After a lukewarm shower, I bolted down some hastily-made toast and scrambled eggs. I threw on some jeans and a tee, chucked my jacket over that along with the holster, and started making my way to the cross street. The elevator was clunky as always, and I slipped out of the side entrance into the still-dusky early morning.
The streets were quiet at this hour. There were a few early commuters heading to work, a delivery truck rumbling past, vendors just starting to set up their carts. I walked the two blocks to the meeting point with my hands in my jacket pockets, trying to look like just another guy starting his day instead of someone about to break into a defunct intelligence agency's safe house.

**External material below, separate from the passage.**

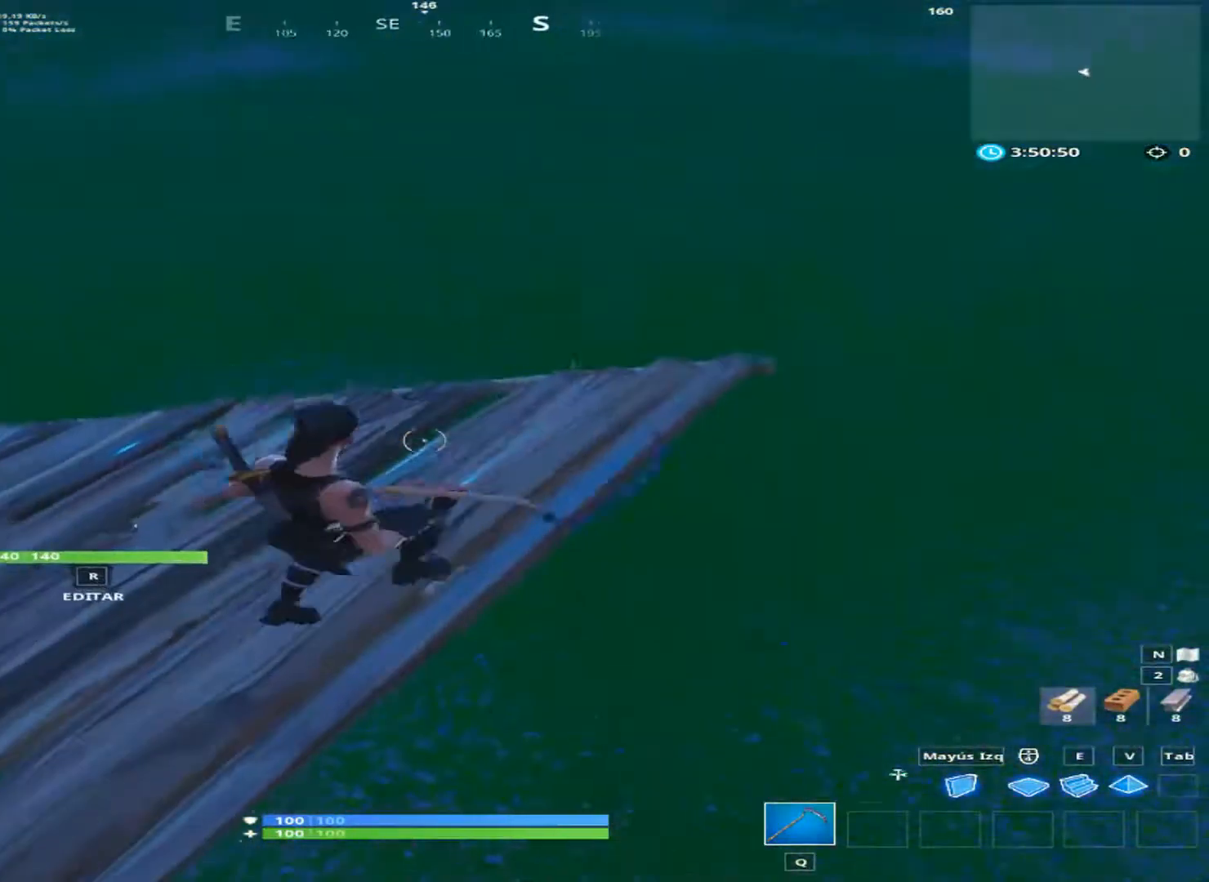
{"keys": ["a", "w"], "mouse": [], "mouse_move": "still", "events": [[133, "w", "down"]]}
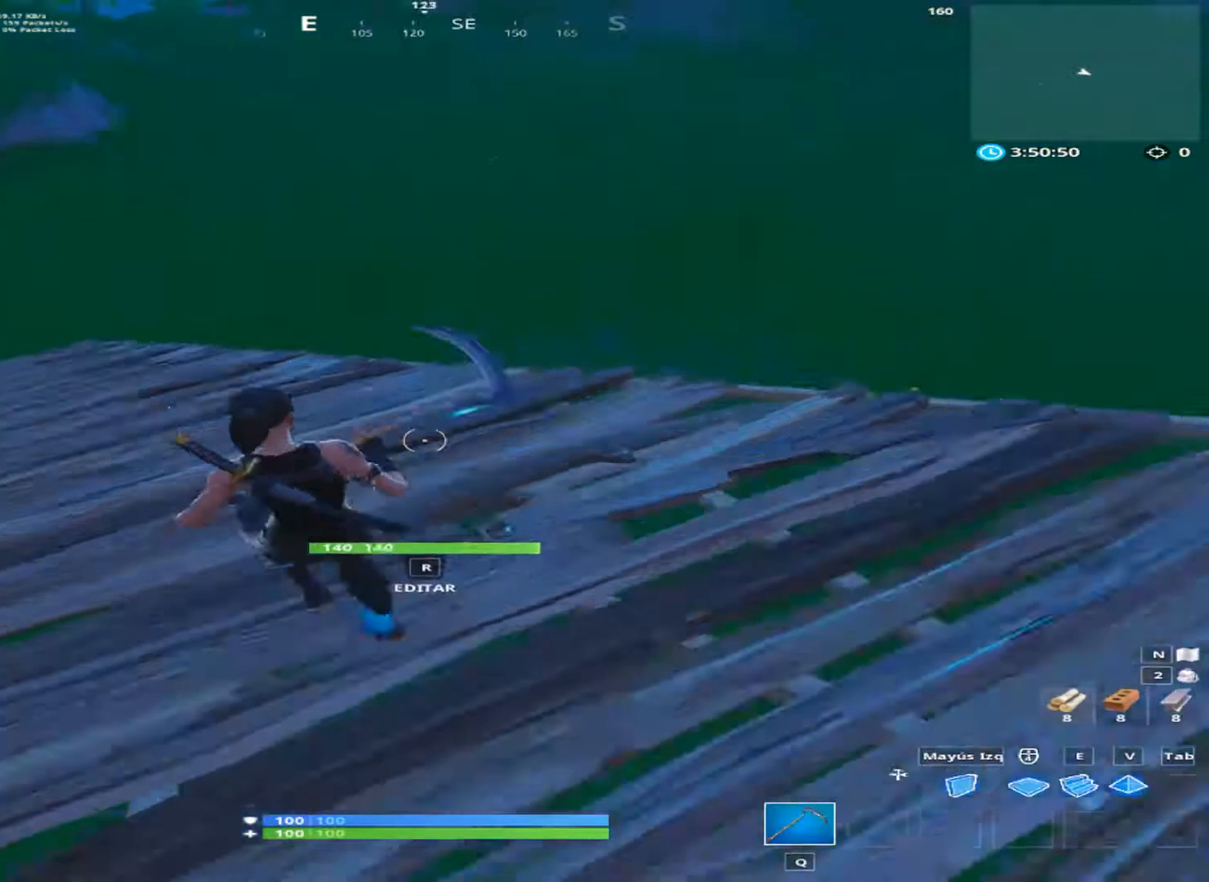
{"keys": ["a", "w"], "mouse": [], "mouse_move": "still", "events": []}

When I reached the intersection at 7:22 AM, I leaned against a storefront wall and waited. The red Camaro pulled up to the curb at exactly 7:30 AM.
Ava threw open the door, and I hopped in.
"Good morning." I yawned.
Ava nodded.
After that scintillating exchange of pleasantries, we were underway.
Ava drove carefully, and traffic was light as we made our way across the Pulaski Skyway into New Jersey. We pulled off into Newark's south side, a mix of light industrial and working-class residential. Auto repair shops next to row houses, small manufacturing outfits with chain-link fences.
Looking out the window, I couldn't help but notice how rough Newark looked compared to my own time. Boarded-up storefronts outnumbered open businesses. Abandoned cars sat on blocks. Graffiti covered every flat surface-tags and territorial markings, not art. In my timeline, Newark had been revitalizing. This Newark looked like it was still in free fall from decades of white flight and de-industrialization.
After a few turns through quiet morning streets, she parked in front of a small plumbing company's yard. It was a chain-link fenced lot with half a dozen white panel vans parked in neat rows. A modest office building sat at the front, dark and closed at this early hour.
"Wait here," Ava said, killing the engine.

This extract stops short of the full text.